Self-Employment Tax Calculator
This self-employment tax calculator estimates SE tax on freelance, contract, or side-business income using a simple federal approach.
Calculator
Adjust the inputs to explore different scenarios instantly.
Estimated self-employment tax
$11,728
How it works
Enter gross self-employed income, deductible business expenses, and filing status. The calculator estimates net income, applies the standard self-employment tax formula to 92.35% of net earnings, and then adds a simplified federal tax estimate to show an after-tax view.
Example calculation
A freelancer earning $95,000 with $12,000 of deductible expenses will see net earnings first, then self-employment tax calculated on the adjusted base instead of the full gross amount.
Why this matters
Self-employed workers often underestimate how much they need to reserve for taxes. A quick estimate helps with pricing, quarterly planning, and cash-flow decisions.
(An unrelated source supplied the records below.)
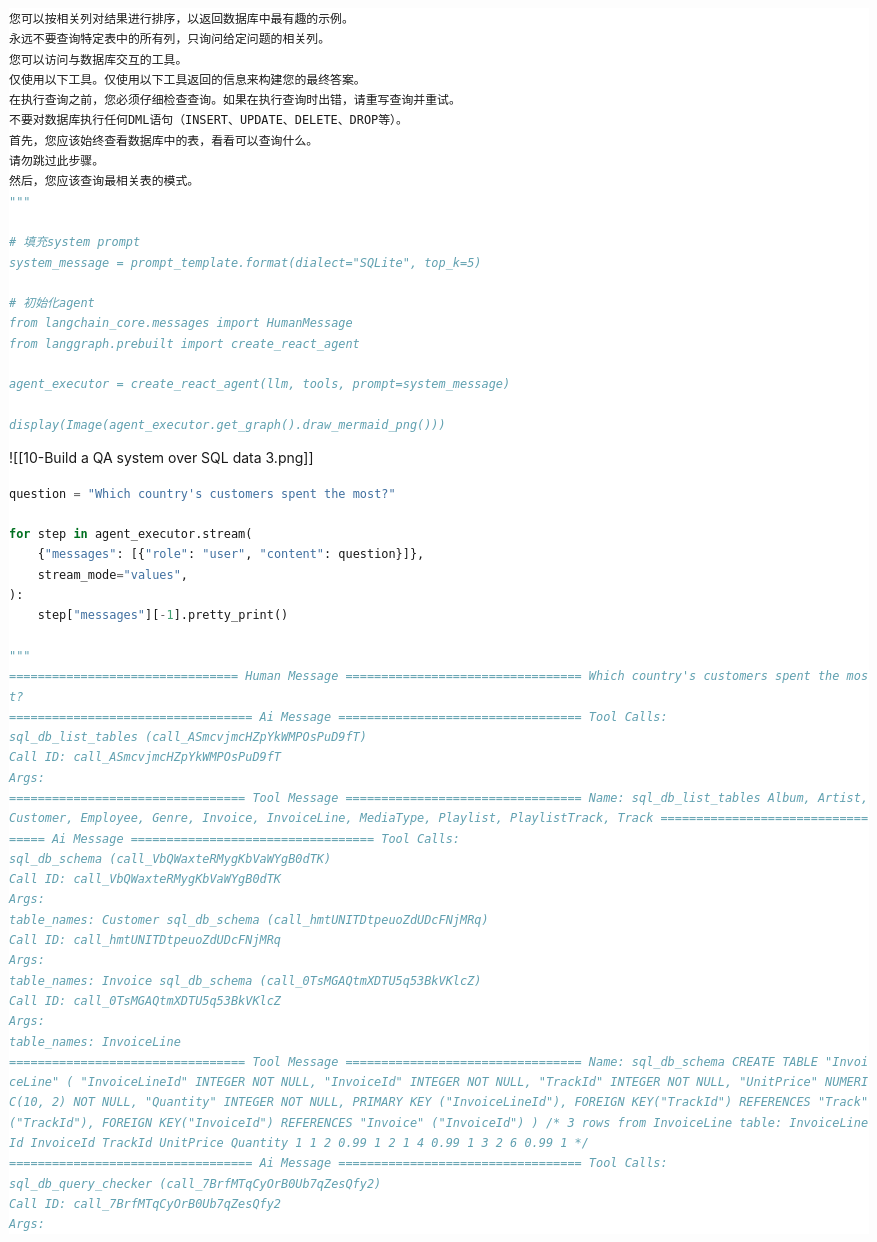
 ```python
您可以按相关列对结果进行排序，以返回数据库中最有趣的示例。
永远不要查询特定表中的所有列，只询问给定问题的相关列。
您可以访问与数据库交互的工具。
仅使用以下工具。仅使用以下工具返回的信息来构建您的最终答案。
在执行查询之前，您必须仔细检查查询。如果在执行查询时出错，请重写查询并重试。
不要对数据库执行任何DML语句（INSERT、UPDATE、DELETE、DROP等）。
首先，您应该始终查看数据库中的表，看看可以查询什么。
请勿跳过此步骤。
然后，您应该查询最相关表的模式。
"""

# 填充system prompt
system_message = prompt_template.format(dialect="SQLite", top_k=5)

# 初始化agent
from langchain_core.messages import HumanMessage
from langgraph.prebuilt import create_react_agent

agent_executor = create_react_agent(llm, tools, prompt=system_message)

display(Image(agent_executor.get_graph().draw_mermaid_png()))
```
![[10-Build a QA system over SQL data 3.png]]
```python
question = "Which country's customers spent the most?"

for step in agent_executor.stream(
    {"messages": [{"role": "user", "content": question}]},
    stream_mode="values",
):
    step["messages"][-1].pretty_print()

"""
================================ Human Message ================================= Which country's customers spent the most? 
================================== Ai Message ================================== Tool Calls: 
sql_db_list_tables (call_ASmcvjmcHZpYkWMPOsPuD9fT) 
Call ID: call_ASmcvjmcHZpYkWMPOsPuD9fT 
Args: 
================================= Tool Message ================================= Name: sql_db_list_tables Album, Artist, Customer, Employee, Genre, Invoice, InvoiceLine, MediaType, Playlist, PlaylistTrack, Track ================================== Ai Message ================================== Tool Calls: 
sql_db_schema (call_VbQWaxteRMygKbVaWYgB0dTK)
Call ID: call_VbQWaxteRMygKbVaWYgB0dTK 
Args: 
table_names: Customer sql_db_schema (call_hmtUNITDtpeuoZdUDcFNjMRq) 
Call ID: call_hmtUNITDtpeuoZdUDcFNjMRq 
Args: 
table_names: Invoice sql_db_schema (call_0TsMGAQtmXDTU5q53BkVKlcZ) 
Call ID: call_0TsMGAQtmXDTU5q53BkVKlcZ 
Args: 
table_names: InvoiceLine
================================= Tool Message ================================= Name: sql_db_schema CREATE TABLE "InvoiceLine" ( "InvoiceLineId" INTEGER NOT NULL, "InvoiceId" INTEGER NOT NULL, "TrackId" INTEGER NOT NULL, "UnitPrice" NUMERIC(10, 2) NOT NULL, "Quantity" INTEGER NOT NULL, PRIMARY KEY ("InvoiceLineId"), FOREIGN KEY("TrackId") REFERENCES "Track" ("TrackId"), FOREIGN KEY("InvoiceId") REFERENCES "Invoice" ("InvoiceId") ) /* 3 rows from InvoiceLine table: InvoiceLineId InvoiceId TrackId UnitPrice Quantity 1 1 2 0.99 1 2 1 4 0.99 1 3 2 6 0.99 1 */ 
================================== Ai Message ================================== Tool Calls: 
sql_db_query_checker (call_7BrfMTqCyOrB0Ub7qZesQfy2) 
Call ID: call_7BrfMTqCyOrB0Ub7qZesQfy2 
Args: 
```
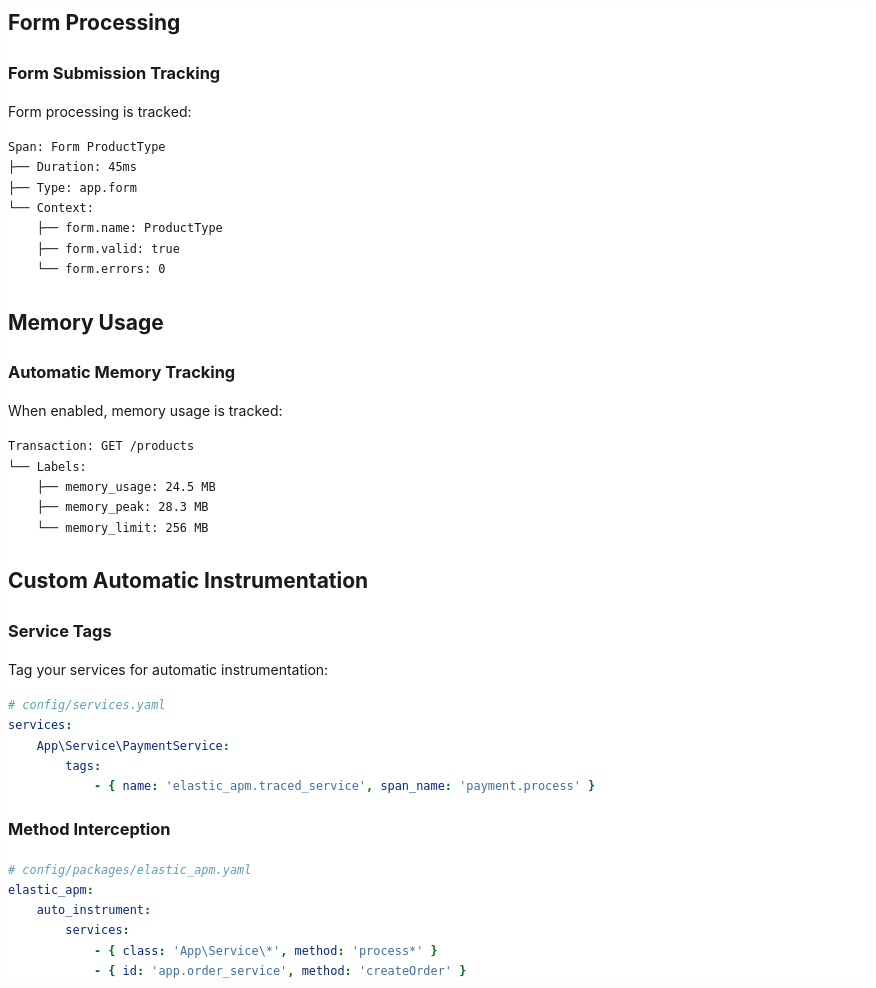 ## Form Processing

### Form Submission Tracking

Form processing is tracked:

```
Span: Form ProductType
├── Duration: 45ms
├── Type: app.form
└── Context:
    ├── form.name: ProductType
    ├── form.valid: true
    └── form.errors: 0
```

## Memory Usage

### Automatic Memory Tracking

When enabled, memory usage is tracked:

```
Transaction: GET /products
└── Labels:
    ├── memory_usage: 24.5 MB
    ├── memory_peak: 28.3 MB
    └── memory_limit: 256 MB
```

## Custom Automatic Instrumentation

### Service Tags

Tag your services for automatic instrumentation:

```yaml
# config/services.yaml
services:
    App\Service\PaymentService:
        tags:
            - { name: 'elastic_apm.traced_service', span_name: 'payment.process' }
```

### Method Interception

```yaml
# config/packages/elastic_apm.yaml
elastic_apm:
    auto_instrument:
        services:
            - { class: 'App\Service\*', method: 'process*' }
            - { id: 'app.order_service', method: 'createOrder' }
```
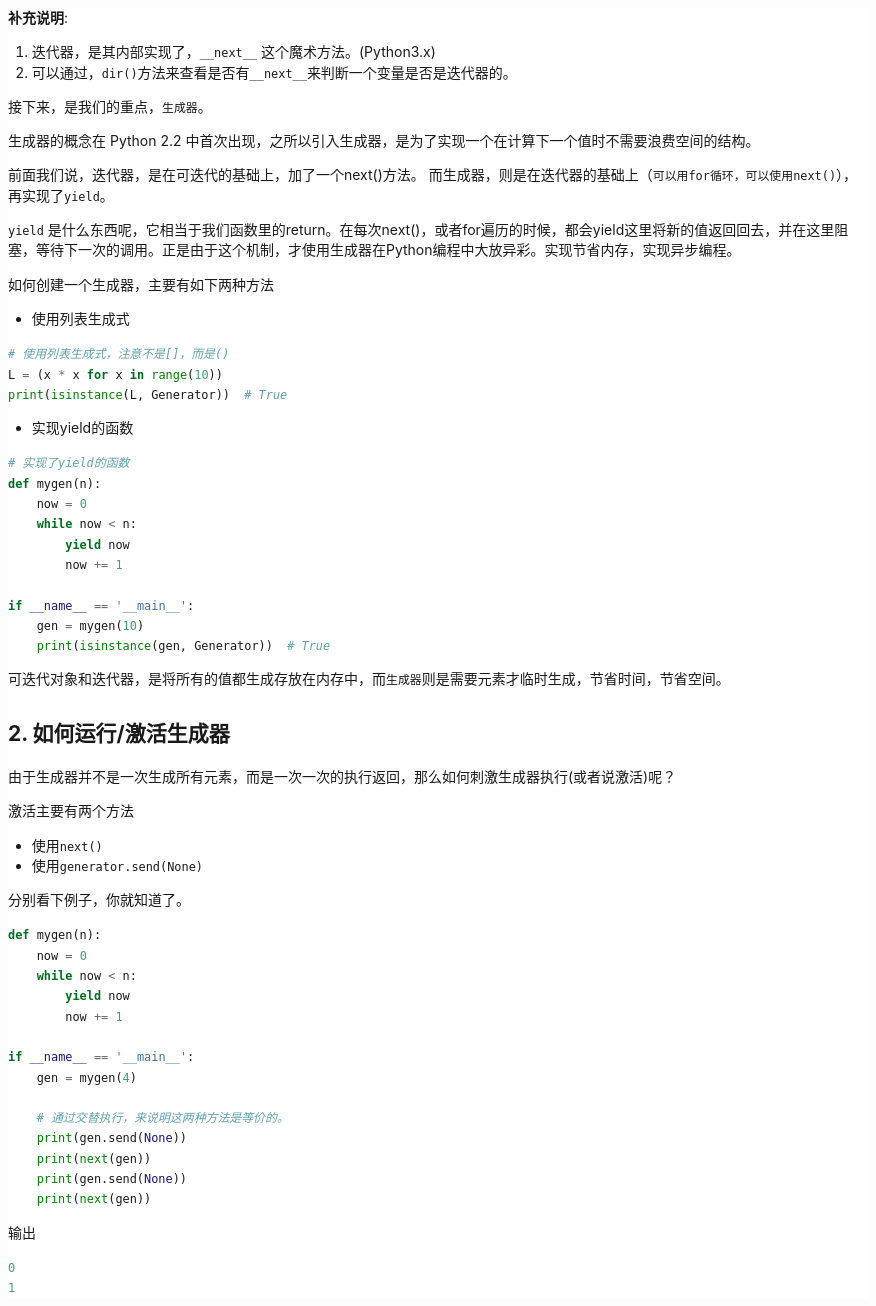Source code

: **补充说明**:

1. 迭代器，是其内部实现了，`__next__` 这个魔术方法。(Python3.x)
2. 可以通过，`dir()`方法来查看是否有`__next__`来判断一个变量是否是迭代器的。



接下来，是我们的重点，`生成器`。

生成器的概念在 Python 2.2 中首次出现，之所以引入生成器，是为了实现一个在计算下一个值时不需要浪费空间的结构。

前面我们说，迭代器，是在可迭代的基础上，加了一个next()方法。
而生成器，则是在迭代器的基础上（`可以用for循环，可以使用next()`），再实现了`yield`。

`yield` 是什么东西呢，它相当于我们函数里的return。在每次next()，或者for遍历的时候，都会yield这里将新的值返回回去，并在这里阻塞，等待下一次的调用。正是由于这个机制，才使用生成器在Python编程中大放异彩。实现节省内存，实现异步编程。

如何创建一个生成器，主要有如下两种方法
- 使用列表生成式
```python
# 使用列表生成式，注意不是[]，而是()
L = (x * x for x in range(10))
print(isinstance(L, Generator))  # True
```
- 实现yield的函数
```python
# 实现了yield的函数
def mygen(n):
    now = 0
    while now < n:
        yield now
        now += 1

if __name__ == '__main__':
    gen = mygen(10)
    print(isinstance(gen, Generator))  # True
```

可迭代对象和迭代器，是将所有的值都生成存放在内存中，而`生成器`则是需要元素才临时生成，节省时间，节省空间。


## 2. 如何运行/激活生成器

由于生成器并不是一次生成所有元素，而是一次一次的执行返回，那么如何刺激生成器执行(或者说激活)呢？

激活主要有两个方法
- 使用`next()`
- 使用`generator.send(None)`

分别看下例子，你就知道了。
```python
def mygen(n):
    now = 0
    while now < n:
        yield now
        now += 1

if __name__ == '__main__':
    gen = mygen(4)

    # 通过交替执行，来说明这两种方法是等价的。
    print(gen.send(None))
    print(next(gen))
    print(gen.send(None))
    print(next(gen))
```
输出
```python
0
1
```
Self-employment tax is its own planning problem
Self-employment tax is separate from regular income tax. That is why freelance, contractor, and side-business income can feel more expensive at tax time than a normal paycheck.
This calculator focuses on the Social Security and Medicare side of self-employed income so you can see the tax that often gets missed when planning rates, quarterly payments, or cash reserves.
What the estimate isolates
- Starts with self-employment income after deductible business expenses.
- Applies the standard 92.35% net-earnings adjustment used in the simplified SE tax calculation.
- Estimates self-employment tax using the combined Social Security and Medicare rate.
- Shows the deductible half of self-employment tax as a separate planning figure.
When to run the numbers
- When setting aside money for freelance or 1099 taxes.
- When pricing contract work and checking whether the rate leaves enough after tax.
- When preparing for quarterly estimated tax payments.
- When comparing self-employed income with W-2 pay.
Example: net earnings are the starting point
A contractor with strong gross revenue may owe self-employment tax only after allowable business expenses are subtracted.
The calculator then applies the 92.35% adjustment before estimating the Social Security and Medicare portion of the tax.
- Gross self-employment income entered by the user
- Deductible business expenses entered separately
- Self-employment tax estimated from adjusted net earnings
- Federal income tax shown only as a simplified planning estimate
Self-employment tax is not the whole tax bill, but isolating it makes contractor income easier to price and budget.
How self-employment tax is estimated
The simplified self-employment tax calculation starts with net self-employment earnings, then multiplies that amount by 92.35%.
The adjusted amount is then multiplied by the self-employment tax rate. The calculator also shows half of the estimated SE tax because that amount may be deductible for federal income-tax purposes.
How to read the result
The self-employment tax estimate is only one part of your total tax picture. Federal income tax, state tax, local tax, deductions, credits, retirement contributions, and business structure can all change the final amount.
If the estimate feels higher than expected, use it as a prompt to revisit pricing, expense tracking, and quarterly tax planning before the next payment deadline.
Freelance tax mistakes
- Confusing self-employment tax with total federal income tax.
- Estimating tax from gross revenue instead of revenue after legitimate business expenses.
- Forgetting to reserve cash for quarterly payments.
- Assuming a W-2 withholding mindset works the same way for 1099 income.
- Using a simplified calculator as a substitute for tax software or professional advice.
Ways to use the estimate
- Keep business expenses organized throughout the year so the net earnings input is realistic.
- Run the estimate before raising or lowering freelance rates.
- Set aside tax money when income is received instead of waiting until filing season.
- Use the 1099 vs W-2 calculator if you are comparing contractor work with an employee offer.
Frequently asked questions
Is self-employment tax the same as income tax?
No. Self-employment tax primarily covers Social Security and Medicare, while federal income tax is a separate calculation.
Why is only 92.35% of net earnings taxed for SE tax?
That adjustment is part of the standard self-employment tax calculation used to approximate the employer-equivalent share treatment.
Does filing status affect self-employment tax itself?
Not much in this simplified calculator. Filing status is used mainly for the rough federal tax estimate shown alongside SE tax.
Can this replace tax software or a CPA?
No. This is a planning estimate and does not cover every deduction, threshold, or filing rule.